Excerpted text Start Marker

Files
reverse-proxy/docs/reviews/005-admin-socket-security-review.md

22 KiB

status, last_updated, reviewed_code, reviewer, based_on
status last_updated reviewed_code reviewer based_on
draft 2026-06-14
src/admin/socket.rs
src/admin/mod.rs
src/main.rs
src/shutdown.rs
src/config/dynamic_config.rs
src/config/validation.rs
src/health.rs
src/proxy/handler.rs
src/proxy/headers.rs
src/proxy/mod.rs
src/rate_limit/mod.rs
src/server.rs
code-reviewer docs/reviews/004-post-fix-review.md

Admin Socket Security Review #005

Purpose

Focused security review of src/admin/socket.rs and related code paths, triggered by unusual traffic patterns observed on the file in both public and self-hosted git. The review examines the Unix domain socket admin interface for vulnerabilities including symlink attacks, privilege escalation, information disclosure, and DoS vectors. Broader codebase was also surveyed for related issues.

Excerpted text End Marker

--- Required action 1 ---
Render as a JSON list of strings, one per line with blank lines omitted, the lines of the records from the line containing "我是在病房里完成《离开的，留" through the line containing "莱农的公公圭多•艾罗塔是一位", inclusive.

Provided records Start Marker

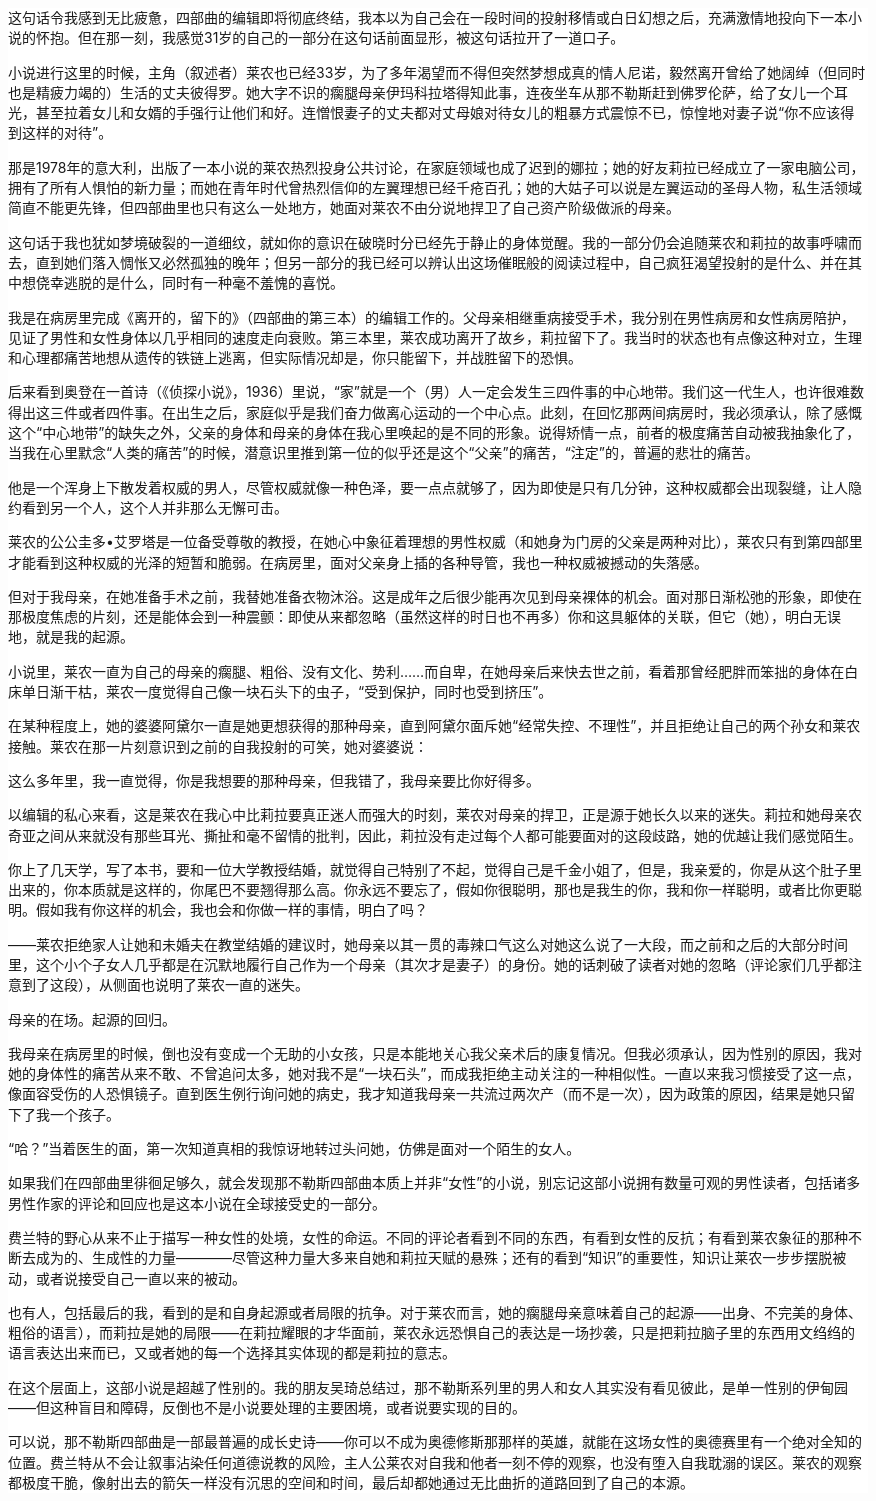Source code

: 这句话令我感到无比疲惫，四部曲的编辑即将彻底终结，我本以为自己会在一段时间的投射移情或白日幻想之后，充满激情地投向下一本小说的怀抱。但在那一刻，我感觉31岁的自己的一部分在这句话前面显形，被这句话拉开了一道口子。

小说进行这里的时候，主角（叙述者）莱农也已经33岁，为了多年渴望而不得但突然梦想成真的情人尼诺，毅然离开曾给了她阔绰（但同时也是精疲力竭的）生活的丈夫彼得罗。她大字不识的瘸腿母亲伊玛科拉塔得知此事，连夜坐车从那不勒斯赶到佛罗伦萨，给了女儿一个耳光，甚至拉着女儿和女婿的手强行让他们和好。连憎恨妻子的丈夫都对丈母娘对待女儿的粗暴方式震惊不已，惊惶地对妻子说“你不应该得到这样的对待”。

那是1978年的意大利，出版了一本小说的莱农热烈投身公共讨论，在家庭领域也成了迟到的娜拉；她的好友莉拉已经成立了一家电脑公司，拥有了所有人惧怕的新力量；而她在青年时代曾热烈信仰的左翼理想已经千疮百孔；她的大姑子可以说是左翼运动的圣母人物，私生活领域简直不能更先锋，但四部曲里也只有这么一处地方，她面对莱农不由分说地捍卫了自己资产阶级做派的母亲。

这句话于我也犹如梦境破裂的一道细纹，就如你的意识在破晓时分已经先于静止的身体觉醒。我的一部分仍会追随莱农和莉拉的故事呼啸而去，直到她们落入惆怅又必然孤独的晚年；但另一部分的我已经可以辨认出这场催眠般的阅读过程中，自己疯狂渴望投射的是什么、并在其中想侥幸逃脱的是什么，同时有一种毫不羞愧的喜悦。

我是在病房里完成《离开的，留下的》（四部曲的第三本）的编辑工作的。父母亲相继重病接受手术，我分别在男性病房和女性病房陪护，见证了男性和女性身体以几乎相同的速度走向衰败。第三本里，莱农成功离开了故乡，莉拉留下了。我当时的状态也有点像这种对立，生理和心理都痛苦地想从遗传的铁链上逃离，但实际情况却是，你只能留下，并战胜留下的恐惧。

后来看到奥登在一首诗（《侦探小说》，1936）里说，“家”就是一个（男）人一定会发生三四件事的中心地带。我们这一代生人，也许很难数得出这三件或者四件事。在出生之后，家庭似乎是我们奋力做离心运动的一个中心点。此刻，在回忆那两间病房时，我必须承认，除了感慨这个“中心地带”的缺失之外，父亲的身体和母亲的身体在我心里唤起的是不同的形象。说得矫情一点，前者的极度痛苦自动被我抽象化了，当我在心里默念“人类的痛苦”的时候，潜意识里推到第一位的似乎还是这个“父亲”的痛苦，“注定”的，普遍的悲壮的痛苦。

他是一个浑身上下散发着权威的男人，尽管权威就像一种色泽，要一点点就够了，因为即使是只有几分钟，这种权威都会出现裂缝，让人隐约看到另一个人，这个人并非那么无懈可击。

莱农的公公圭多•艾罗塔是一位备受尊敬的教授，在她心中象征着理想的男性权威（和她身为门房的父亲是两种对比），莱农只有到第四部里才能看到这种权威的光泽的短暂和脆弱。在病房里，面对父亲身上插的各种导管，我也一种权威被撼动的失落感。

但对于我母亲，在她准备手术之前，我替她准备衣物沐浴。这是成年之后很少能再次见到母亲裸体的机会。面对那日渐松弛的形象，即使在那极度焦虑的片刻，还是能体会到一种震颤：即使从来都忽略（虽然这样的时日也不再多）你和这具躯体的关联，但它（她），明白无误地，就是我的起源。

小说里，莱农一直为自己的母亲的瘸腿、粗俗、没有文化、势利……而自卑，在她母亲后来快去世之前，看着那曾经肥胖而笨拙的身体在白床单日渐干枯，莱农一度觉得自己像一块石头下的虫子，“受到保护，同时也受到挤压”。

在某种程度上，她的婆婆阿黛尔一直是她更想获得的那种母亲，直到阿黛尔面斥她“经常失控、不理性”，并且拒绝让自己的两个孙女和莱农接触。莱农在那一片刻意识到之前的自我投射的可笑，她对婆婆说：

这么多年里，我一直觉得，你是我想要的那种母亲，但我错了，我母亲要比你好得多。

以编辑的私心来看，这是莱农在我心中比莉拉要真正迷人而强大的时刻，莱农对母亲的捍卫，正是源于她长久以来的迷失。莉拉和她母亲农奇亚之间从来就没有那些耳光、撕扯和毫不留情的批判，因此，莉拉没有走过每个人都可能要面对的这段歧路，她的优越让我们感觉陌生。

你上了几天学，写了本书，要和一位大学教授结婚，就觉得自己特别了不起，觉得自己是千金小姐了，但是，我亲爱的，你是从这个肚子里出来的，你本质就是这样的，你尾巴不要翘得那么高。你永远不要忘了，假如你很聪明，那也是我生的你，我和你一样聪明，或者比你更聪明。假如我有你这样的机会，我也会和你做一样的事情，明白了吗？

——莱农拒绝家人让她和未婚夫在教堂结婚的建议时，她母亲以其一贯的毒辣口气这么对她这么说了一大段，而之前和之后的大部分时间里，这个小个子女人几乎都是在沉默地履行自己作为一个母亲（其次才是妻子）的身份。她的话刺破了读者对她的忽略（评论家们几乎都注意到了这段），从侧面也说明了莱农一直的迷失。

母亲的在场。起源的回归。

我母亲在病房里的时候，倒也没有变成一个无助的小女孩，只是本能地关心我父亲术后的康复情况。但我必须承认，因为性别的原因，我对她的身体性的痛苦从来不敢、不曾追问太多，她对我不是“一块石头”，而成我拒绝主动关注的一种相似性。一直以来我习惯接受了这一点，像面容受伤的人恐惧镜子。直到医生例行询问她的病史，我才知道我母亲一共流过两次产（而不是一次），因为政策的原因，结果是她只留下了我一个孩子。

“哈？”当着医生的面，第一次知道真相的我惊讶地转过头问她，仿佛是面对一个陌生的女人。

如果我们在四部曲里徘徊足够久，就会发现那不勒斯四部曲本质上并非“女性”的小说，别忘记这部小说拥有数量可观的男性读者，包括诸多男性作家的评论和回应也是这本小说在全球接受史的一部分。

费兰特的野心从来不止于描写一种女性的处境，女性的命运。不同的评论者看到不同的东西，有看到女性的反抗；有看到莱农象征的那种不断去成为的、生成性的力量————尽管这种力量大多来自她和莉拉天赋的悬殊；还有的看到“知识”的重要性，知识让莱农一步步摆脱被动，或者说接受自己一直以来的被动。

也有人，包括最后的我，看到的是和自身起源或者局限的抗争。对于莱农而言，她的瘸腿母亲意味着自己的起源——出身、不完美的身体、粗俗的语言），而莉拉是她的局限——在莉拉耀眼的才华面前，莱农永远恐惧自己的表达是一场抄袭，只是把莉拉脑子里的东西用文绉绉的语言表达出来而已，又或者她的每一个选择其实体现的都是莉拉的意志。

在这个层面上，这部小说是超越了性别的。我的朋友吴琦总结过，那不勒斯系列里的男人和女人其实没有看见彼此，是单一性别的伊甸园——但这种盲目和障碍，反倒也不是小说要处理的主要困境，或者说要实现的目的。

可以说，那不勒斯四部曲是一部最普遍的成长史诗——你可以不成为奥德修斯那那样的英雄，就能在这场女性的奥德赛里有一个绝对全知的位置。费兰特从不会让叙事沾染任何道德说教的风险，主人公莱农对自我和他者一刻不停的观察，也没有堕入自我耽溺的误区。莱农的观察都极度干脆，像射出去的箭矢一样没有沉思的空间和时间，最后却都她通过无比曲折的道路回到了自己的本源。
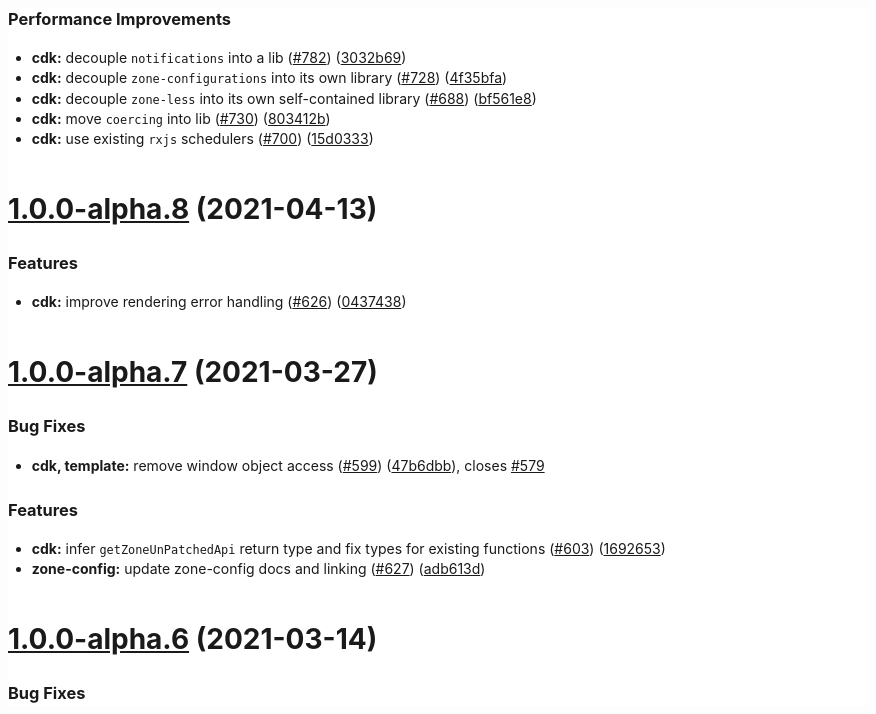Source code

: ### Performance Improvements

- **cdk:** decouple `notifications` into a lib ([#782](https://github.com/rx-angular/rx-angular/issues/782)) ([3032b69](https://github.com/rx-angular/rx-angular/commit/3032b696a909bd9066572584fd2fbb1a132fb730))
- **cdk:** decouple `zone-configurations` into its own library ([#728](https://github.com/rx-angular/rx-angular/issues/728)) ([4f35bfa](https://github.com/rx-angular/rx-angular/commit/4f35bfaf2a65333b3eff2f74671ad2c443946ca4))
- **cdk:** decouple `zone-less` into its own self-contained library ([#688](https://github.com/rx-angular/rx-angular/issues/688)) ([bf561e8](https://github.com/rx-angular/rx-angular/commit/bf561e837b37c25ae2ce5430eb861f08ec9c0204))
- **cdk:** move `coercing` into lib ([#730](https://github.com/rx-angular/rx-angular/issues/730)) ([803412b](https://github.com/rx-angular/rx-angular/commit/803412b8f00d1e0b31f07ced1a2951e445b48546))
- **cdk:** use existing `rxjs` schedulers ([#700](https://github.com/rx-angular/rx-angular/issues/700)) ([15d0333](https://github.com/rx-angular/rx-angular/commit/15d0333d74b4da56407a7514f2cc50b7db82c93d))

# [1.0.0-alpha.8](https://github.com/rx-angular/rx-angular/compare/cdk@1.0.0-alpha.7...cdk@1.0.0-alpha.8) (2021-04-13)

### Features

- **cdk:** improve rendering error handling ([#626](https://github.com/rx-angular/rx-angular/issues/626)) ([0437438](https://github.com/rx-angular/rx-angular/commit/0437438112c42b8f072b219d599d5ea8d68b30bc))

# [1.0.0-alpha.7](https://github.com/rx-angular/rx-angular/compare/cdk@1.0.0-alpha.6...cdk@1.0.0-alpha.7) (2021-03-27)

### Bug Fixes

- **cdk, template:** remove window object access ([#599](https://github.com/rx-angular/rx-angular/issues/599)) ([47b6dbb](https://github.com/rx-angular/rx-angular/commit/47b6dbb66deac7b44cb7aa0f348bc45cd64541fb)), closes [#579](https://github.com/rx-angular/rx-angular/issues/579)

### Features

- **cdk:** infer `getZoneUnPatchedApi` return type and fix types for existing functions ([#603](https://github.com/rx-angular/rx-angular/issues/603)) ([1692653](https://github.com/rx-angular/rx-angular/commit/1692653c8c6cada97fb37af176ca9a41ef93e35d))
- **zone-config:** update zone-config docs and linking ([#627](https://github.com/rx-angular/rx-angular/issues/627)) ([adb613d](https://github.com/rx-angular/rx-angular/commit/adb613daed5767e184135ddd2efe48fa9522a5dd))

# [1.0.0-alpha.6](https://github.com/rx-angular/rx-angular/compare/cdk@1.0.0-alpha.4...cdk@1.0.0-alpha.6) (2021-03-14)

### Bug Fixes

Provided records End Marker

--- Required action 2 ---
According to the admin socket security review, what triggered the review?

--- Problem solution 1 ---
[
  "我是在病房里完成《离开的，留下的》（四部曲的第三本）的编辑工作的。父母亲相继重病接受手术，我分别在男性病房和女性病房陪护，见证了男性和女性身体以几乎相同的速度走向衰败。第三本里，莱农成功离开了故乡，莉拉留下了。我当时的状态也有点像这种对立，生理和心理都痛苦地想从遗传的铁链上逃离，但实际情况却是，你只能留下，并战胜留下的恐惧。",
  "后来看到奥登在一首诗（《侦探小说》，1936）里说，“家”就是一个（男）人一定会发生三四件事的中心地带。我们这一代生人，也许很难数得出这三件或者四件事。在出生之后，家庭似乎是我们奋力做离心运动的一个中心点。此刻，在回忆那两间病房时，我必须承认，除了感慨这个“中心地带”的缺失之外，父亲的身体和母亲的身体在我心里唤起的是不同的形象。说得矫情一点，前者的极度痛苦自动被我抽象化了，当我在心里默念“人类的痛苦”的时候，潜意识里推到第一位的似乎还是这个“父亲”的痛苦，“注定”的，普遍的悲壮的痛苦。",
  "他是一个浑身上下散发着权威的男人，尽管权威就像一种色泽，要一点点就够了，因为即使是只有几分钟，这种权威都会出现裂缝，让人隐约看到另一个人，这个人并非那么无懈可击。",
  "莱农的公公圭多•艾罗塔是一位备受尊敬的教授，在她心中象征着理想的男性权威（和她身为门房的父亲是两种对比），莱农只有到第四部里才能看到这种权威的光泽的短暂和脆弱。在病房里，面对父亲身上插的各种导管，我也一种权威被撼动的失落感。"
]

--- Problem solution 2 ---
Unusual traffic patterns observed on the file in both public and self-hosted git.